* [Provided entries]
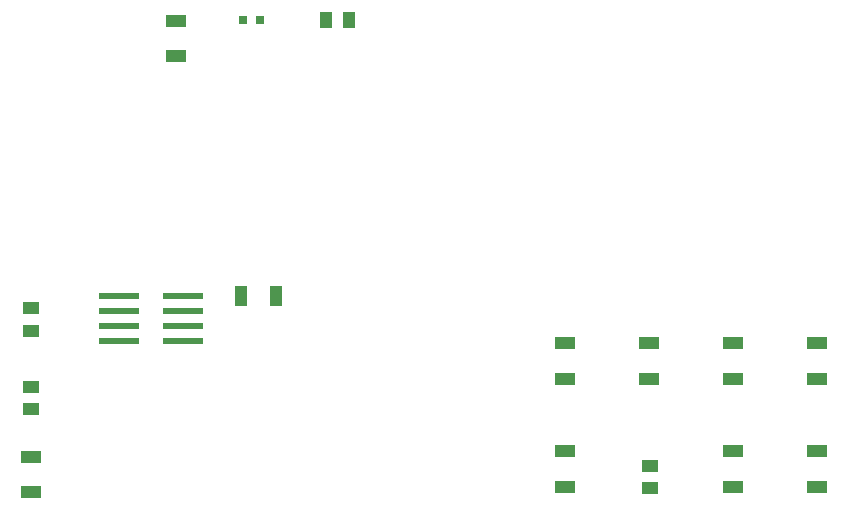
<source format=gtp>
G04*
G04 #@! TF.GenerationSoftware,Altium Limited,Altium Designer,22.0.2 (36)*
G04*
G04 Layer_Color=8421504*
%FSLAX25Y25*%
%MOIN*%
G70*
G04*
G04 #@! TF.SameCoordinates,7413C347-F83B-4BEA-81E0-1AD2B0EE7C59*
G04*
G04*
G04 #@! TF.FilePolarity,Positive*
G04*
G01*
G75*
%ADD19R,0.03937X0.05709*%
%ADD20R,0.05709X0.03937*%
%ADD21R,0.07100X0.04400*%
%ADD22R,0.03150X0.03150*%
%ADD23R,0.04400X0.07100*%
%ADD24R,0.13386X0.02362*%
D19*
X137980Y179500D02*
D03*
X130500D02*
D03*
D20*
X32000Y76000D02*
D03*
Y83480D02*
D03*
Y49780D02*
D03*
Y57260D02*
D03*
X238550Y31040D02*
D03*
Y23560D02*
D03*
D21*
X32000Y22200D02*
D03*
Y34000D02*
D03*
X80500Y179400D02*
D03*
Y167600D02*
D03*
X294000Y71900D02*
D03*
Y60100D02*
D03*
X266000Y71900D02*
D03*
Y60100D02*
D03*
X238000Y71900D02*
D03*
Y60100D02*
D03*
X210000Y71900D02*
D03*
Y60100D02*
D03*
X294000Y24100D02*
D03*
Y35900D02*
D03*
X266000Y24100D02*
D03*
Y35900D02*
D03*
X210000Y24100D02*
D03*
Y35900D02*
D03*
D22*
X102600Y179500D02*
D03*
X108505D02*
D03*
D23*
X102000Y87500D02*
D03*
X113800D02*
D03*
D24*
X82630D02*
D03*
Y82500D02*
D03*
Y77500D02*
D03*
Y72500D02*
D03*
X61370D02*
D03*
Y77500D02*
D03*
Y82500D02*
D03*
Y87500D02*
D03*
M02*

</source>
* * *
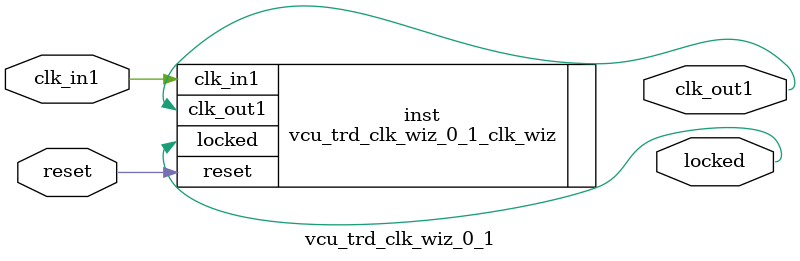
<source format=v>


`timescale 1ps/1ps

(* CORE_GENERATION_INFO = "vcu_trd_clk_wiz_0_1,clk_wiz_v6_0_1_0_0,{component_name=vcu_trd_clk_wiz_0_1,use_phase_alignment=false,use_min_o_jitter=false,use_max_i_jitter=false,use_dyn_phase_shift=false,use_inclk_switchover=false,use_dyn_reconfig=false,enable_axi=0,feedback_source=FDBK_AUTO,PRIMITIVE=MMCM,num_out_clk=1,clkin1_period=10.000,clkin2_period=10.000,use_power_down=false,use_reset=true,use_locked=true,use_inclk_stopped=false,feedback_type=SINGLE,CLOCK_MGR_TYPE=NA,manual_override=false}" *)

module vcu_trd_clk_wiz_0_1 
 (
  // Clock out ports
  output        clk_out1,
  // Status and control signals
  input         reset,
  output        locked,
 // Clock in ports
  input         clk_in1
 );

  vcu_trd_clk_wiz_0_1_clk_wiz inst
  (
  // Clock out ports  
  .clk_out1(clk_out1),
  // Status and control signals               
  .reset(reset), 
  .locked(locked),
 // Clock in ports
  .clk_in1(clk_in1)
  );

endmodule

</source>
* * *
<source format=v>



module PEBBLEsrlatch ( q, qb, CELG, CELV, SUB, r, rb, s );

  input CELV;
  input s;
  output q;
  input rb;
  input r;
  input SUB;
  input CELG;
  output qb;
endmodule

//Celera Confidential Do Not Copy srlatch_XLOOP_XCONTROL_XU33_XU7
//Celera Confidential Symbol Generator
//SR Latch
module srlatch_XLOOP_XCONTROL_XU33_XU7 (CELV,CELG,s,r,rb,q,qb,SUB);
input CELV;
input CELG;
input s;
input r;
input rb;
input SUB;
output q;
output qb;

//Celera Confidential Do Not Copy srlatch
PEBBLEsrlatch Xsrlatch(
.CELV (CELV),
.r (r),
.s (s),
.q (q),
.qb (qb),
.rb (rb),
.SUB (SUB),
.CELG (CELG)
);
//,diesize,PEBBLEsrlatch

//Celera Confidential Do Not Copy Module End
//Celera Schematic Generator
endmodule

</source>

* [What is needed]
Find and copy each line above holding "ports".

* [Output for this exercise]
  // Clock out ports
 // Clock in ports
  // Clock out ports  
 // Clock in ports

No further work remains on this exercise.